If I have ALPHA_TEST active I get holes in my textured polygon. The holes match the location of black portion.

This happens inside a single large polygon,
so the only reason I can imagine is a texture related source which generates “alpha information”. I am not using texture environment or blending related extensions (nor fragment programs), so I assume that my RGB does not affect alpha.

[b]
Note that it’s extremely unlikely that RGB DXT1 would turn into RGBA. Internally, RGB and RGBA use THE SAME compressed format. The de-compressor looks at the two palette entries for the block, and if the first is numerically greater than the second, then the four values of each pixel in the block consist of the two colors, their average, and a black/transparent color. If the first is numerically smaller, then the four pixel values consist of the two colors, and interpolated colors 1/2 and 2/3 between them. The fact that you specify RGB or RGBA is more an attempt to make this special case fit into the OpenGL model; the hardware doesn’t care.

And, specifically, it is not true that black is always transparent in DXT1; however, it IS true that transparent is always black in DXT1.[/b]

(I have written my texture compression code myself, so I sort of know how it behaves, although I might have started to forget something…)

RGB_DXT1 has a specific bit pattern for black, so it is pretty certain my compressor uses it if it needs black color. RGBA_DXT1 behaves exactly as RGBA_DXT1, except that
it sets alpha = 0 for that same bit pattern
and = 1 otherwise.

So I still think the symptoms look like the hardware for some reason uses my RGB_DXT1 texture as RGBA_DXT1 texture. Because of the similarity of the formats the effect is not more chaotic. Also because of the similarity, I wouldn’t be surprised if this would be implemented with a single config bit somewhere, maybe there is something wrong with handling that bit when sharing textures across rendering contexts.

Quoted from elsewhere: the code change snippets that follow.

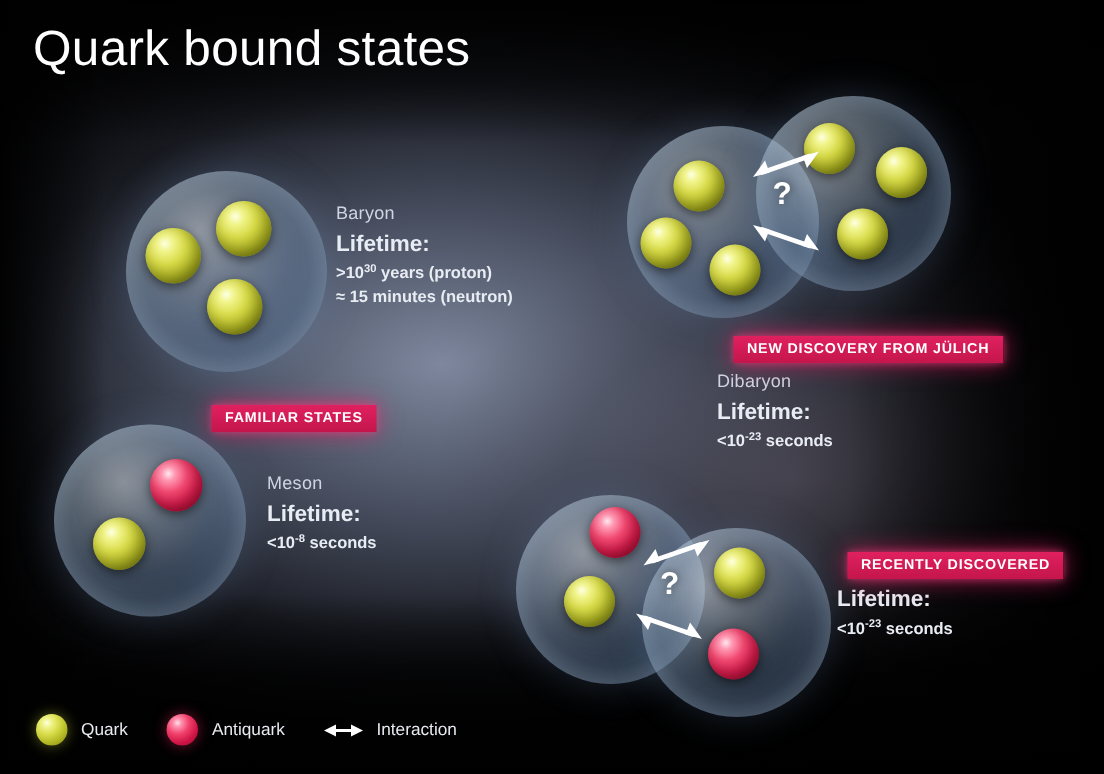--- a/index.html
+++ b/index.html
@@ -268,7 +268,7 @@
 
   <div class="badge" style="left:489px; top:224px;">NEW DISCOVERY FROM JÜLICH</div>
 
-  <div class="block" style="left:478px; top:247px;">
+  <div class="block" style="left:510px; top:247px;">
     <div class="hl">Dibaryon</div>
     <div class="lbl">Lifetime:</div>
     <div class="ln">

(BTW. unlike you write the hardware must care about the difference, because the alpha value from the texture stage should be different with these two formats. And obviously it is
except on my PBuffer case, which is my problem)

Of course it is possible that my problem is caused by some bad pointer overwriting memory used by the Nvidia driver, I can only be sure of that after I have made a suitably small test case

Eero

[This message has been edited by epajarre (edited 08-03-2003).]